Reading text section start

I have a hard time turning down work. There is a ton of beautiful content that doesn’t explore outside the realm of the known, the accepted and safe. It is tough to turn down so much great content but if it’s not pushing some sort of narrative or aesthetic forward, for me, it’s not what we need to be contributing to the discourse of porn, sex, and art.

Reaching new readers in this era of Facebook scandal and FOSTA legislation is frustrating. Working within these confining systems while pushing a radical message is fundamental to our publication (hence the low-key cover and confusing name). When we are being blocked at several turns and limited in the ways we can grow, I sometimes find myself fantasizing about getting into a simpler business where stigma and social change is less of an issue but if I weren’t pushing something meaningful forward I don’t think I’d be so passionate. The fact that this work is hard is the same reason as why I want to do it: it’s making a difference.

Reading text section end
Record set section start

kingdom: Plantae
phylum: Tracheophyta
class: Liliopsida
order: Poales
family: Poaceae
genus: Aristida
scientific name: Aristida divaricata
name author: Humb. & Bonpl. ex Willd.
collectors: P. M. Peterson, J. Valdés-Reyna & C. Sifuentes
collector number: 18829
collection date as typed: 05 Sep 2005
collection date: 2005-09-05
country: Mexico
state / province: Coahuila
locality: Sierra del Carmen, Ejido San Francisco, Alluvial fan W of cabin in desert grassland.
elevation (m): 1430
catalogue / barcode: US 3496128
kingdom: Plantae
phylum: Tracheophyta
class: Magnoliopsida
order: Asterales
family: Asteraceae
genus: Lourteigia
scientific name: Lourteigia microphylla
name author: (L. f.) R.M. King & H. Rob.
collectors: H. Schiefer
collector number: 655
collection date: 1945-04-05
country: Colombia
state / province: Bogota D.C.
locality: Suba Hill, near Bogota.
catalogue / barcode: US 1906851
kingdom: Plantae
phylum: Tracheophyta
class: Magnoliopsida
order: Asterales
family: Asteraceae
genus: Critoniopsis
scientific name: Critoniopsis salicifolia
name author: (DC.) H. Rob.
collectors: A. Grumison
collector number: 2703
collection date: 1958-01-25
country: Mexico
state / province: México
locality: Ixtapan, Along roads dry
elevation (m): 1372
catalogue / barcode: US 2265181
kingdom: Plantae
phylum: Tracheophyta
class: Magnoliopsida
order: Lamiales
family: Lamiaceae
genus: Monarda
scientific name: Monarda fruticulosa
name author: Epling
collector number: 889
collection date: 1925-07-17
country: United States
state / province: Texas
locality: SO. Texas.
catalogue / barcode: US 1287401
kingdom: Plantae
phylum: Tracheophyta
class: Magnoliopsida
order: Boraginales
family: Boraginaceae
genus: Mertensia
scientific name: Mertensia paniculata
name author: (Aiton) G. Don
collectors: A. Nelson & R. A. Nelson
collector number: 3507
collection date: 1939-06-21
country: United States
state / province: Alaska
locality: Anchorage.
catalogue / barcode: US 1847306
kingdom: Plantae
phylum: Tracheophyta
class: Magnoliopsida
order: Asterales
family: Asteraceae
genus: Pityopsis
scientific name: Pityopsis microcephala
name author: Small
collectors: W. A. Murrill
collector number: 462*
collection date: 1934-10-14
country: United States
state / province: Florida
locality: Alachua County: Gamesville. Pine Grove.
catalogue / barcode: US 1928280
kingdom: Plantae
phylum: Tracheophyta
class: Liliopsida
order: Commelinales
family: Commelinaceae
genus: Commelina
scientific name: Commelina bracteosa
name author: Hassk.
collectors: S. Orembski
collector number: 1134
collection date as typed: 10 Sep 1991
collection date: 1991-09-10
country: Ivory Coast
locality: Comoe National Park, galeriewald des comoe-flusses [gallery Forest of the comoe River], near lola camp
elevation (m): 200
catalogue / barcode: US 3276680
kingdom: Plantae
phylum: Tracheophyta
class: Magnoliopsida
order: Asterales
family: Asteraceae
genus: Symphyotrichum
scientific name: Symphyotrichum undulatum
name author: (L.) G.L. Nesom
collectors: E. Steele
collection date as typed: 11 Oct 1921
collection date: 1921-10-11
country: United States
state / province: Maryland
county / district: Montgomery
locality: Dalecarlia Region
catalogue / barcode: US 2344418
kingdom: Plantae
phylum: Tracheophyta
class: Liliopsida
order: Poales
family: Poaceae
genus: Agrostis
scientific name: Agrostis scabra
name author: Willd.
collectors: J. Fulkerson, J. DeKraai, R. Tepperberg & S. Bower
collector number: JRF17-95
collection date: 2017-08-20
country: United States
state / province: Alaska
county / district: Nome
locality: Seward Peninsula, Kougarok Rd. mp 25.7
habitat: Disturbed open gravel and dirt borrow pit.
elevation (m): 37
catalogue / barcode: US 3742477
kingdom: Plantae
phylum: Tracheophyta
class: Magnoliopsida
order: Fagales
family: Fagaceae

Record set section end

From the passage about running the publication, reproduce the part that begins at the words "I have a hard" and stops after "sex, and art.". The records have nothing to do with the passage about running the publication.

Exercise solution =>
I have a hard time turning down work. There is a ton of beautiful content that doesn’t explore outside the realm of the known, the accepted and safe. It is tough to turn down so much great content but if it’s not pushing some sort of narrative or aesthetic forward, for me, it’s not what we need to be contributing to the discourse of porn, sex, and art.